Tentei dormir depois que a conversa acabou; devo ter conseguido após uns vinte minutos. Sonhei com a pessoa desconhecida que apareceu no meu quarto àquela vez, durante a noite. Não consegui ver seu rosto nem identificar sua voz, era tudo tão escuro... Mas, suas palavras eram as mesmas, afirmavam que o Josh ainda me amava, só não tinha coragem de me dizer e tinha vergonha de voltar. Mas ele me amava. Como nunca havia amado nenhuma outra mulher antes.

Os sonhos se repetiram com mais frequência com o passar das semanas. Outro dia, tombei em um carrinho de bebê, enquanto caminhava na rua. Tinha um outdoor enorme na rua da escola, dizia com clareza que não devemos desistir de quem amamos; tema de uma reportagem que eu também tinha acompanhado na TV da cozinha, durante o jantar com tia Carmen. Era como se o mundo quisesse me provar que deveríamos ficar juntos, que era esse o nosso destino. Eu nunca acreditei no que dizem por aí sobre destino, mas estava prestes a começar a acreditar. Afinal, a gente acredita no que quer que seja real, mesmo que não seja.
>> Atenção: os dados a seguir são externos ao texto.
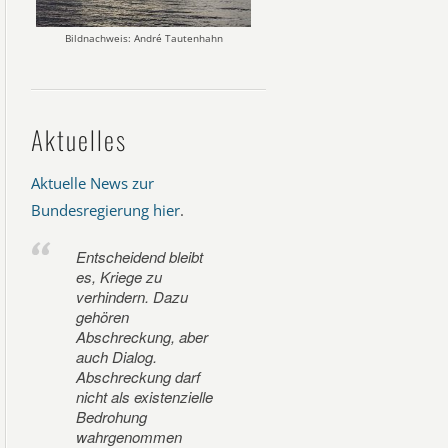
Bildnachweis: André Tautenhahn
Aktuelles
Aktuelle News zur
Bundesregierung hier
.
Entscheidend bleibt
es, Kriege zu
verhindern. Dazu
gehören
Abschreckung, aber
auch Dialog.
Abschreckung darf
nicht als existenzielle
Bedrohung
wahrgenommen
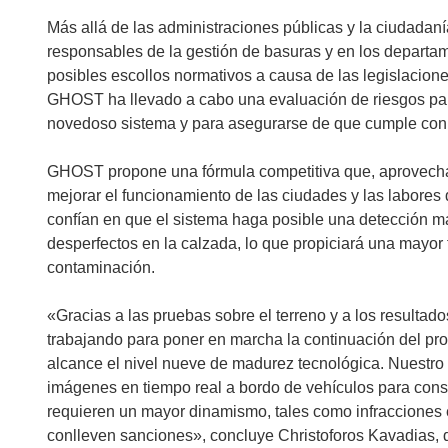
Más allá de las administraciones públicas y la ciudadan
responsables de la gestión de basuras y en los departame
posibles escollos normativos a causa de las legislacione
GHOST ha llevado a cabo una evaluación de riesgos para i
novedoso sistema y para asegurarse de que cumple con
GHOST propone una fórmula competitiva que, aprovechan
mejorar el funcionamiento de las ciudades y las labores d
confían en que el sistema haga posible una detección má
desperfectos en la calzada, lo que propiciará una mayor fl
contaminación.
«Gracias a las pruebas sobre el terreno y a los resultad
trabajando para poner en marcha la continuación del pr
alcance el nivel nueve de madurez tecnológica. Nuestro s
imágenes en tiempo real a bordo de vehículos para cons
requieren un mayor dinamismo, tales como infracciones 
conlleven sanciones», concluye Christoforos Kavadias, 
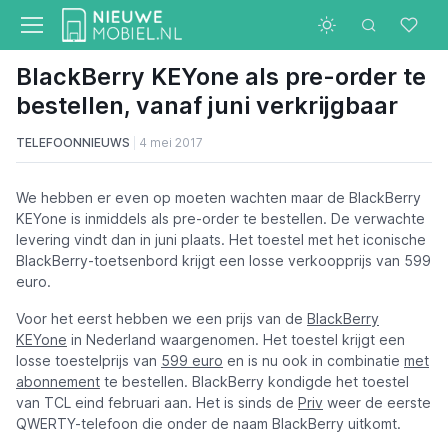
BlackBerry KEYone als pre-order te
bestellen, vanaf juni verkrijgbaar
TELEFOONNIEUWS
4 mei 2017
We hebben er even op moeten wachten maar de BlackBerry
KEYone is inmiddels als pre-order te bestellen. De verwachte
levering vindt dan in juni plaats. Het toestel met het iconische
BlackBerry-toetsenbord krijgt een losse verkoopprijs van 599
euro.
Voor het eerst hebben we een prijs van de
BlackBerry
KEYone
in Nederland waargenomen. Het toestel krijgt een
losse toestelprijs van
599 euro
en is nu ook in combinatie
met
abonnement
te bestellen. BlackBerry kondigde het toestel
van TCL eind februari aan. Het is sinds de
Priv
weer de eerste
QWERTY-telefoon die onder de naam BlackBerry uitkomt.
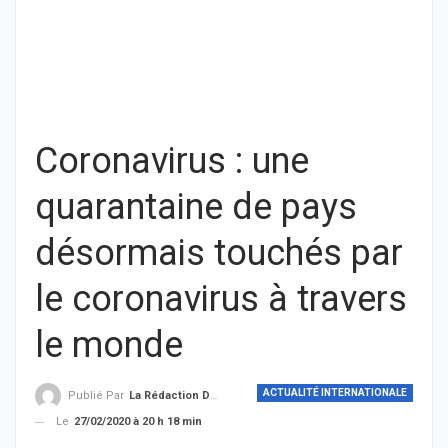
Coronavirus : une
quarantaine de pays
désormais touchés par
le coronavirus à travers
le monde
ACTUALITÉ INTERNATIONALE
Publié Par
La Rédaction De THIEYSENEGAL.com
Le
27/02/2020 à 20 h 18 min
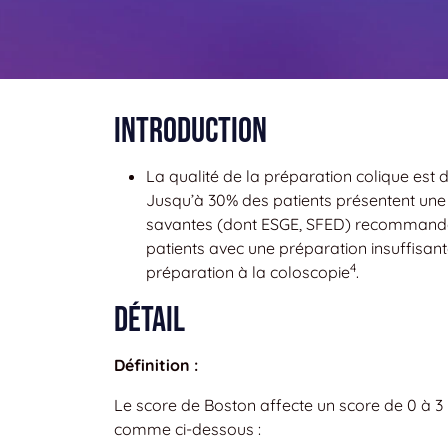
Introduction
La qualité de la préparation colique est 
Jusqu’à 30% des patients présentent une 
savantes (dont ESGE, SFED) recommandent l
patients avec une préparation insuffisan
4
préparation à la coloscopie
.
Détail
Définition :
Le score de Boston affecte un score de 0 à 3
comme ci-dessous :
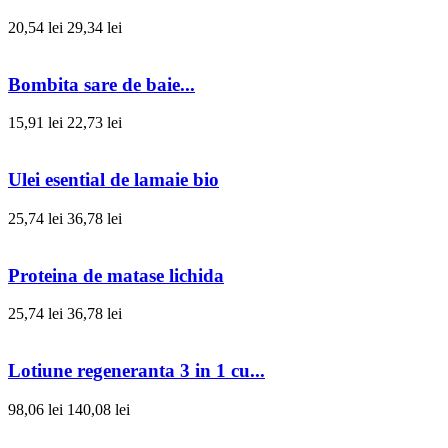
20,54 lei
29,34 lei
Bombita sare de baie...
15,91 lei
22,73 lei
Ulei esential de lamaie bio
25,74 lei
36,78 lei
Proteina de matase lichida
25,74 lei
36,78 lei
Lotiune regeneranta 3 in 1 cu...
98,06 lei
140,08 lei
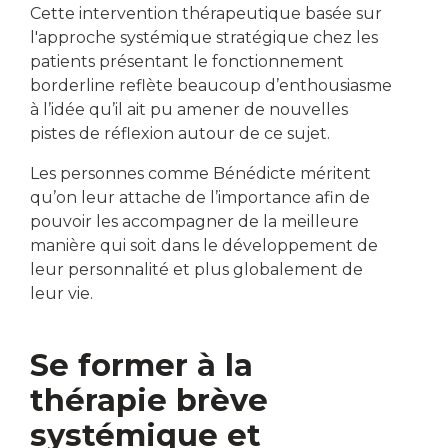
Cette intervention thérapeutique basée sur
l'approche systémique stratégique chez les
patients présentant le fonctionnement
borderline reflète beaucoup d’enthousiasme
à l’idée qu’il ait pu amener de nouvelles
pistes de réflexion autour de ce sujet.
Les personnes comme Bénédicte méritent
qu’on leur attache de l’importance afin de
pouvoir les accompagner de la meilleure
manière qui soit dans le développement de
leur personnalité et plus globalement de
leur vie.
Se former à la
thérapie brève
systémique et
Que destino complicado e embolado esse! Pois o "amor da minha vida" não parecia sentir tanto a minha falta como dizia sentir, nas raras vezes que falava comigo. Seus sentimentos duravam um único dia? E quais eram esses dias? Será que eu poderia saber? 

— Estou aqui, caso precise de ajuda, tá? Meu nome é Lily — disse a vendedora, por fora do provador. 

— Obrigada! — respondi completamente sem jeito, ao me dar conta do tempo que fazia, desde que eu tinha entrado ali. 

Resolvi ficar com o vestido amarelo, já que a comemoração começaria às 15:00h da tarde. Combinaria bem com o horário e com o casaco branco que Lyn tinha me dado de presente, quando voltou da Flórida. 

Ben fez questão de me buscar em casa e não escondia bem a vontade que tinha de segurar minha mão. Eu também sentia, mas podia ser demais para mim. Eu olhava para todos os lados, para garantir que nenhum conhecido nos visse. Não era vergonha de Ben, pelo contrário, aquilo era motivo para me orgulhar. Que moça não gostaria de namorar o cara mais incrível do planeta? Contudo, não saberia o que fazer, caso as fofocas voltassem a circular com toda força, principalmente na escola. Eu também não tinha a mínima disposição para responder a perguntas inconvenientes.